I confess that one of my needs to be happy is to be recognized for my work. Some people get satisfaction just from doing something cool, and they could work in a vacuum as long as it was something they love. Well, we’re all a little crazy in our own way, and my particular neuroses leads me to crave praise for the work that I’m doing. I need personal social proof.

But I know that about myself, and I’m trying to channel that need into the most constructive avenue I can.

I want to raise the level of esteem that the performing arts receives in our society. I’m doing that by tackling one small chunk where I think I can make a difference. I want theatres all over the world – and certainly in my own backyard – to get the respect that I think they deserve not just from me but from all of society.

I want to create more social proof for theatre as a whole. I can do that by helping people understand how to better promote their productions so more people see them.

There are kids graduating from high school every year who will live a satisfying life that positively impact so many lives if they choose to go into the arts. Some will, and many others will bow to the pressure to take a job that will crush their spirit because they feel compelled to match the societal definition of success.

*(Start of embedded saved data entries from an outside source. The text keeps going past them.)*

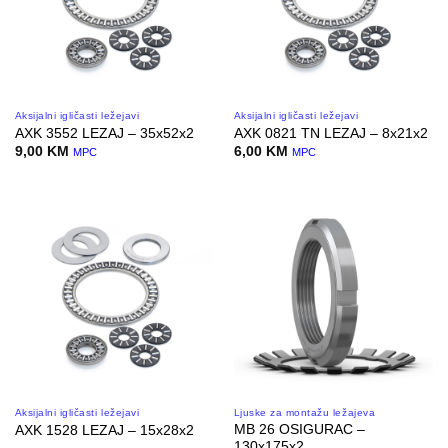
Aksijalni igličasti ležejavi
Aksijalni igličasti ležejavi
AXK 3552 LEZAJ – 35x52x2
AXK 0821 TN LEZAJ – 8x21x2
9,00
KM
6,00
KM
MPC
MPC
Aksijalni igličasti ležejavi
Ljuske za montažu ležajeva
MB 26 OSIGURAC –
AXK 1528 LEZAJ – 15x28x2
130x175x2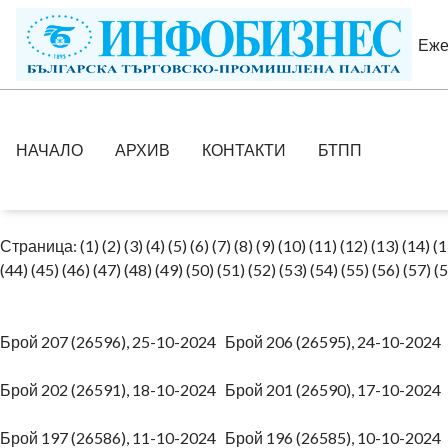
Еже
НАЧАЛО
АРХИВ
КОНТАКТИ
БТПП
Страница:
(1)
(2)
(3)
(4)
(5)
(6)
(7)
(8)
(9)
(10)
(11)
(12)
(13)
(14)
(1
(44)
(45)
(46)
(47)
(48)
(49)
(50)
(51)
(52)
(53)
(54)
(55)
(56)
(57)
(5
Брой 207 (26596), 25-10-2024
Брой 206 (26595), 24-10-202
Брой 202 (26591), 18-10-2024
Брой 201 (26590), 17-10-202
Брой 197 (26586), 11-10-2024
Брой 196 (26585), 10-10-202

That’s a normal instinct. It’s not their fault they choose it, but they are the ones that will suffer for it. If bringing a little more social proof, if showing that theatre is something society values can help a few of those kids choose to let their hearts lead them to the stage…

I loved that feeling back in 2010 of selling out every performance, and every sold out run that happens anywhere in the world brings a little more esteem to the craft of putting a production up on stage.

So that’s why I do Sold Out Run. I want professions in theatre to get the respect I think they deserve for a very selfish reason. I want it for me.